Some components also allow for code syntax to added to the available pipeline component such as in the cook processor. This is found in the default operations section, by hovering over the + sign and the clicking the window popup box in the right side of the operation line. This will now enable the code editor display.
Additionally, should you want to an advanced editor, this is also provided. Select More actions > Manage> Edit Pipeline . In this editor view, all aspects of the assigned pipeline are editable inline. This requires you to use the Save button, once committing changes to continue.

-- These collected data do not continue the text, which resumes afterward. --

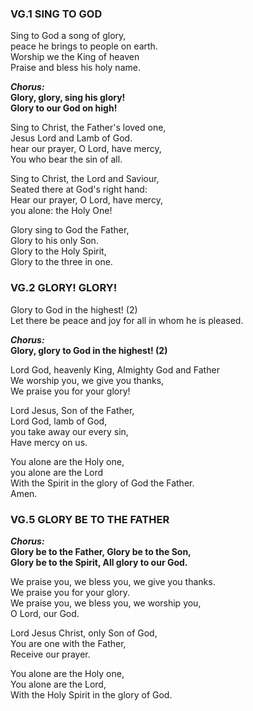 ### VG.1 SING TO GOD
Sing to God a song of glory,<br />
peace he brings to people on earth.<br />
Worship we the King of heaven<br />
Praise and bless his holy name.<br />

***Chorus:***<br />
**Glory, glory, sing his glory!**<br />
**Glory to our God on high!**<br />

Sing to Christ, the Father's loved one,<br />
Jesus Lord and Lamb of God.<br />
hear our prayer, O Lord, have mercy,<br />
You who bear the sin of all.<br />

Sing to Christ, the Lord and Saviour,<br />
Seated there at God's right hand:<br />
Hear our prayer, O Lord, have mercy,<br />
you alone: the Holy One!<br />

Glory sing to God the Father,<br />
Glory to his only Son.<br />
Glory to the Holy Spirit,<br />
Glory to the three in one.<br />

### VG.2 GLORY! GLORY!
Glory to God in the highest! (2)<br />
Let there be peace and joy for all in whom he is pleased.<br />

***Chorus:***<br />
**Glory, glory to God in the highest! (2)**<br />

Lord God, heavenly King, Almighty God and Father<br />
We worship you, we give you thanks,<br />
We praise you for your glory!<br />

Lord Jesus, Son of the Father,<br />
Lord God, lamb of God,<br />
you take away our every sin,<br />
Have mercy on us.<br />

You alone are the Holy one,<br />
you alone are the Lord<br />
With the Spirit in the glory of God the Father.<br />
Amen.<br />

### VG.5 GLORY BE TO THE FATHER
***Chorus:*** <br />
**Glory be to the Father, Glory be to the Son,**<br />
**Glory be to the Spirit, All glory to our God.**<br />

We praise you, we bless you, we give you thanks.<br />
We praise you for your glory.<br />
We praise you, we bless you, we worship you,<br />
O Lord, our God.<br />

Lord Jesus Christ, only Son of God,<br />
You are one with the Father,<br />
Receive our prayer.<br />

You alone are the Holy one,<br />
You alone are the Lord,<br />
With the Holy Spirit in the glory of God.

Once a basic Pipeline is visually laid out, it is important to note that all of the required fields from the components must be edited and saved to the component that the options belong too. This is done by clicking on the component in the palette and tuning the performance of each piece as necessary based on the advanced documentation, and the use case for which the required, and optional properties are required. Once the pipeline is set, it is time to Test your pipeline. Please remember to use the Save button to save your work if it you haven't had notification , or to Publish, to make the pipeline available to a deployment workflow. For additional information see Versioning and History, for more options relates to saving, and retrieving previous configurations.
Working with Dependencies
Some configuration settings will require dependencies from previous steps. While it may be that some dependencies between steps are known, and the system may take these into account, most dependencies are assumed that the user is the best judge of what is needed to be provided. This means that if a field is marked as Dependencies, this is where the dependencies must be provided by the user as the system will not automatically add them.